Reproduce each of the rows below verbatim, line for line.
# start of MATERIAL PROVIDED
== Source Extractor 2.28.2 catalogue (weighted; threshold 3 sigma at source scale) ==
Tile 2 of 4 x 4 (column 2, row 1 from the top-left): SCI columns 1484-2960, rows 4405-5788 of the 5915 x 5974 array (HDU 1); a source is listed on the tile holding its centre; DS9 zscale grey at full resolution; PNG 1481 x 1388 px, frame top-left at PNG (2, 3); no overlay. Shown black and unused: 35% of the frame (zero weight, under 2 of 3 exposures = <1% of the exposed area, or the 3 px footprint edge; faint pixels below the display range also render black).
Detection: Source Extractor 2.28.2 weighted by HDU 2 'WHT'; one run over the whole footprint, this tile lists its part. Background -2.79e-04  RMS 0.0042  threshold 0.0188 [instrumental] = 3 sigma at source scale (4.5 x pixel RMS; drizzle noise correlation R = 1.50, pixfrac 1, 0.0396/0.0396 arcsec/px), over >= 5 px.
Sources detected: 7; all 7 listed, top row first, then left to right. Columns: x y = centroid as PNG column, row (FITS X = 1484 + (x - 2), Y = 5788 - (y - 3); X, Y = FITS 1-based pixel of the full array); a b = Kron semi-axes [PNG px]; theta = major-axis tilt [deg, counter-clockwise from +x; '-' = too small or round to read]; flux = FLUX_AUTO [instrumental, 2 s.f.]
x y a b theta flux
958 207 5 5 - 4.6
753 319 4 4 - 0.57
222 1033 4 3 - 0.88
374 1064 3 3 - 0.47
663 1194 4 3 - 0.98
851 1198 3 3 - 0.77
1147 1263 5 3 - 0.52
# end of MATERIAL PROVIDED
* [THE COMPLETED TASK]
== Source Extractor 2.28.2 catalogue (weighted; threshold 3 sigma at source scale) ==
Tile 2 of 4 x 4 (column 2, row 1 from the top-left): SCI columns 1484-2960, rows 4405-5788 of the 5915 x 5974 array (HDU 1); a source is listed on the tile holding its centre; DS9 zscale grey at full resolution; PNG 1481 x 1388 px, frame top-left at PNG (2, 3); no overlay. Shown black and unused: 35% of the frame (zero weight, under 2 of 3 exposures = <1% of the exposed area, or the 3 px footprint edge; faint pixels below the display range also render black).
Detection: Source Extractor 2.28.2 weighted by HDU 2 'WHT'; one run over the whole footprint, this tile lists its part. Background -2.79e-04  RMS 0.0042  threshold 0.0188 [instrumental] = 3 sigma at source scale (4.5 x pixel RMS; drizzle noise correlation R = 1.50, pixfrac 1, 0.0396/0.0396 arcsec/px), over >= 5 px.
Sources detected: 7; all 7 listed, top row first, then left to right. Columns: x y = centroid as PNG column, row (FITS X = 1484 + (x - 2), Y = 5788 - (y - 3); X, Y = FITS 1-based pixel of the full array); a b = Kron semi-axes [PNG px]; theta = major-axis tilt [deg, counter-clockwise from +x; '-' = too small or round to read]; flux = FLUX_AUTO [instrumental, 2 s.f.]
x y a b theta flux
958 207 5 5 - 4.6
753 319 4 4 - 0.57
222 1033 4 3 - 0.88
374 1064 3 3 - 0.47
663 1194 4 3 - 0.98
851 1198 3 3 - 0.77
1147 1263 5 3 - 0.52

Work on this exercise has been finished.